2000年代に入ると、フランスはテロや移民問題などの課題に直面しました。2001年9月11日にはアメリカで9.11テロ事件が起こり、フランスも対テロ戦争に参加しました。しかし、2003年にアメリカがイラク戦争を開始すると、フランスは反対の立場を取りました。2002年には大統領選挙でシラクが再選されましたが、第一回投票で極右政党国民戦線のジャン=マリー・ルペン候補が第二位になるという衝撃的な結果となりました。2005年にはEU憲法批准の国民投票で反対多数となりました。同年にはパリ郊外で移民系住民と警察との衝突が発生し、全国的な暴動に発展しました。

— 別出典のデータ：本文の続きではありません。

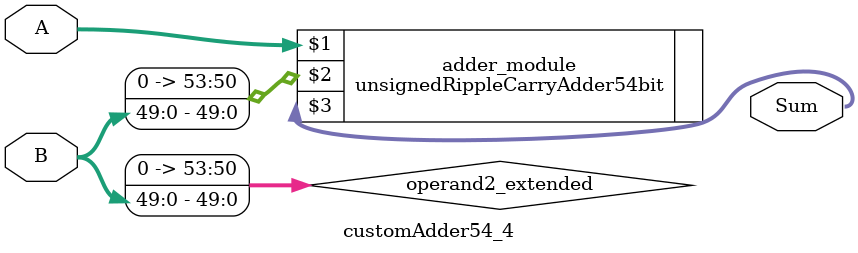
<source format=v>
module customAdder54_4(
                        input [53 : 0] A,
                        input [49 : 0] B,
                        
                        output [54 : 0] Sum
                );

        wire [53 : 0] operand2_extended;
        
        assign operand2_extended =  {4'b0, B};
        
        unsignedRippleCarryAdder54bit adder_module(
            A,
            operand2_extended,
            Sum
        );
        
        endmodule
        
</source>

2007年にはニコラ・サルコジ大統領が就任し、保守的な政策を採りました。彼は経済成長や雇用創出を目指し、労働市場や年金制度などの改革を行いましたが、社会的な不平等や貧困問題も深刻化しました。また、移民やイスラム教徒に対する厳格な姿勢や国家主義的な発言も批判されました。2012年の大統領選挙で敗れ、社会党のフランソワ・オランド大統領が就任しました。

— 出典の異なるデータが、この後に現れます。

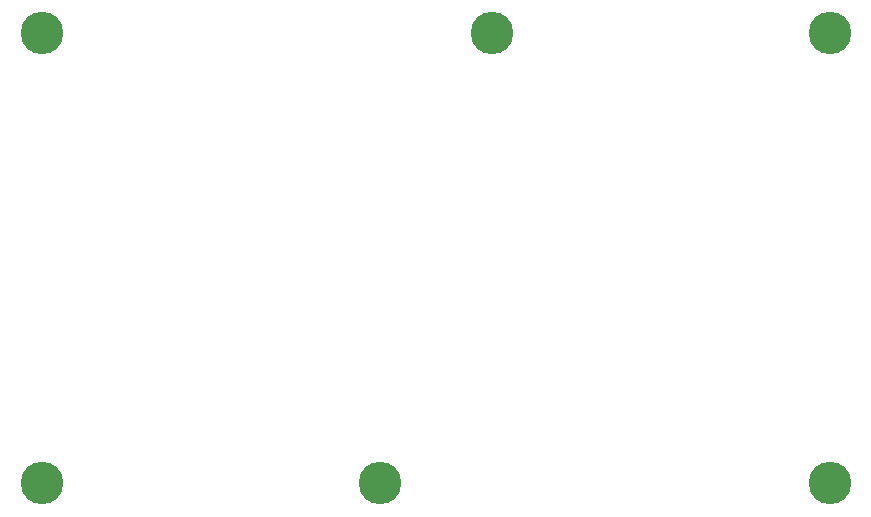
<source format=gbr>
G04 #@! TF.GenerationSoftware,KiCad,Pcbnew,(5.0.0)*
G04 #@! TF.CreationDate,2018-10-05T18:25:32-06:00*
G04 #@! TF.ProjectId,4x4_backpack,3478345F6261636B7061636B2E6B6963,rev?*
G04 #@! TF.SameCoordinates,Original*
G04 #@! TF.FileFunction,Soldermask,Bot*
G04 #@! TF.FilePolarity,Negative*
%FSLAX46Y46*%
G04 Gerber Fmt 4.6, Leading zero omitted, Abs format (unit mm)*
G04 Created by KiCad (PCBNEW (5.0.0)) date 10/05/18 18:25:32*
%MOMM*%
%LPD*%
G01*
G04 APERTURE LIST*
%ADD10C,3.600000*%
G04 APERTURE END LIST*
D10*
G04 #@! TO.C,J11*
X81026000Y-133477000D03*
G04 #@! TD*
G04 #@! TO.C,J14*
X109601000Y-133477000D03*
G04 #@! TD*
G04 #@! TO.C,J13*
X147701000Y-133477000D03*
G04 #@! TD*
G04 #@! TO.C,J12*
X147701000Y-95377000D03*
G04 #@! TD*
G04 #@! TO.C,J15*
X119126000Y-95377000D03*
G04 #@! TD*
G04 #@! TO.C,J16*
X81026000Y-95377000D03*
G04 #@! TD*
M02*

</source>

オランド政権は社会主義的な政策を採り、所得税の増税や最低賃金の引き上げなどを行いましたが、経済成長は低迷し、失業率は上昇しました。また、同性婚や安楽死などの社会問題に対する改革も保守派から反発を受けました。外交面ではマリや中央アフリカなどの旧植民地での軍事介入やシリア内戦への関与などを行いましたが、テロの標的にもなりました。2015年にはパリでイスラム過激派による連続テロ事件が起こり、130人以上が死亡しました。2016年にはニースでトラックが人々をはねるテロ事件が起こり、86人が死亡しました。

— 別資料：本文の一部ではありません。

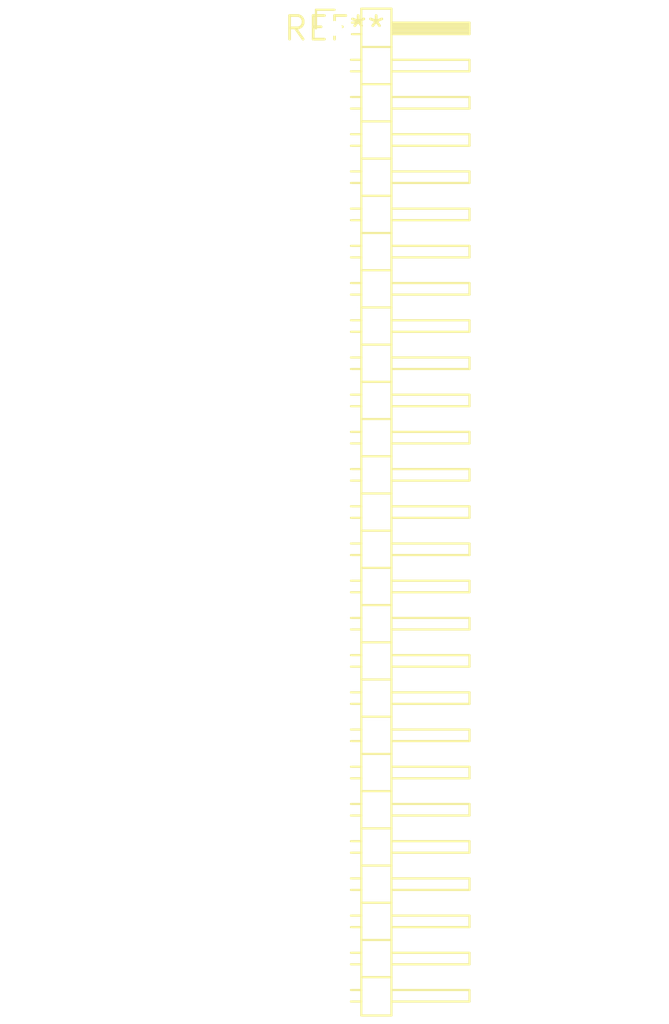
<source format=kicad_pcb>
(kicad_pcb (version 20240108) (generator pcbnew)

  (general
    (thickness 1.6)
  )

  (paper "A4")
  (layers
    (0 "F.Cu" signal)
    (31 "B.Cu" signal)
    (32 "B.Adhes" user "B.Adhesive")
    (33 "F.Adhes" user "F.Adhesive")
    (34 "B.Paste" user)
    (35 "F.Paste" user)
    (36 "B.SilkS" user "B.Silkscreen")
    (37 "F.SilkS" user "F.Silkscreen")
    (38 "B.Mask" user)
    (39 "F.Mask" user)
    (40 "Dwgs.User" user "User.Drawings")
    (41 "Cmts.User" user "User.Comments")
    (42 "Eco1.User" user "User.Eco1")
    (43 "Eco2.User" user "User.Eco2")
    (44 "Edge.Cuts" user)
    (45 "Margin" user)
    (46 "B.CrtYd" user "B.Courtyard")
    (47 "F.CrtYd" user "F.Courtyard")
    (48 "B.Fab" user)
    (49 "F.Fab" user)
    (50 "User.1" user)
    (51 "User.2" user)
    (52 "User.3" user)
    (53 "User.4" user)
    (54 "User.5" user)
    (55 "User.6" user)
    (56 "User.7" user)
    (57 "User.8" user)
    (58 "User.9" user)
  )

  (setup
    (pad_to_mask_clearance 0)
    (pcbplotparams
      (layerselection 0x00010fc_ffffffff)
      (plot_on_all_layers_selection 0x0000000_00000000)
      (disableapertmacros false)
      (usegerberextensions false)
      (usegerberattributes false)
      (usegerberadvancedattributes false)
      (creategerberjobfile false)
      (dashed_line_dash_ratio 12.000000)
      (dashed_line_gap_ratio 3.000000)
      (svgprecision 4)
      (plotframeref false)
      (viasonmask false)
      (mode 1)
      (useauxorigin false)
      (hpglpennumber 1)
      (hpglpenspeed 20)
      (hpglpendiameter 15.000000)
      (dxfpolygonmode false)
      (dxfimperialunits false)
      (dxfusepcbnewfont false)
      (psnegative false)
      (psa4output false)
      (plotreference false)
      (plotvalue false)
      (plotinvisibletext false)
      (sketchpadsonfab false)
      (subtractmaskfromsilk false)
      (outputformat 1)
      (mirror false)
      (drillshape 1)
      (scaleselection 1)
      (outputdirectory "")
    )
  )

  (net 0 "")

  (footprint "PinHeader_1x27_P2.00mm_Horizontal" (layer "F.Cu") (at 0 0))

)

</source>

2017年の大統領選挙では、中道派のエマニュエル・マクロン候補と極右派のマリーヌ・ルペン候補(ジャン=マリー・ルペンの娘)が決選投票に進みました。マクロン候補はEUやグローバリゼーションを支持する自由主義的な政策を掲げて勝利し、大統領に就任しました。彼は新たに「共和国前進」という政党を立ち上げて国民議会でも多数派を確保しました。彼は労働法や税制などの改革を推進しましたが、労働者や学生から抗議デモやストライキなどの反発を受けました。2018年には燃料税の値上げに反対する「黄色いベスト運動」が起こり、全国的な暴動に発展しました。マクロン政権は一時的に燃料税の値上げを凍結し、最低賃金の引き上げや所得税の減税などの譲歩を行いましたが、不満は収まりませんでした。

以上が、フランス近代史に関する概要です。

文化

フランスは言語、芸術、食文化の面で豊かな国です。それぞれについて簡単に説明します。

言語

フランスの公用語はフランス語です。フランス語はロマンス語の一つで、ラテン語から派生した言語です。フランス語は世界中で約2億7千万人に話されており、フランコフォニーと呼ばれるフランス語圏の国々との交流が盛んです。フランスでは地域によって方言や少数言語も話されており、例えばブルターニュ地方ではケルト系のブルトン語、バスク地方ではバスク語、アルザス地方ではドイツ系のアルザス語などが話されています。

芸術

フランスは芸術の歴史を誇る国として有名です。絵画や彫刻を含む約35,000点の美術品を展示しているルーブル美術館や、印象派の巨匠の作品を多数所蔵するオルセー美術館など、世界的に有名な美術館が多くあります。また、フランスは19世紀から20世紀にかけて多くの芸術運動の発祥地となりました。例えば、印象派ではモネやルノワール、ポスト印象派ではセザンヌやゴッホ、キュビスムではピカソやブラックなどが活躍しました。さらに、文学や音楽、映画などでも多くの傑作が生まれました。例えば、文学ではモーパッサンやプルースト、音楽ではビゼーやドビュッシー、映画ではトリュフォーやゴダールなどが有名です。

食文化

フランスの食文化はユネスコの無形文化遺産に登録されています。フランス料理は世界三大料理の一つに数えられており、地域によって異なる郷土料理があります。例えば、リヨンでは豚肉やレバーを使った料理が多く、プロヴァンスではオリーブオイルやハーブを使った料理が多く、ノルマンディ・ブルターニュでは海産物や乳製品を使った料理が多くあります。また、フランス人は食事を大切にし、食事時間は長くかけます。朝食はクロワッサンやパンにジャムを塗ったものをコーヒーやジュースと一緒に食べます。昼食は近所のビストロでカジュアルなランチを摂ります。夕食は家族で食べることが一般的で、フォーマルなレストランへ行ってちょっと高めの食事をすることもあります。

以上が、フランスの文化に関する概要です。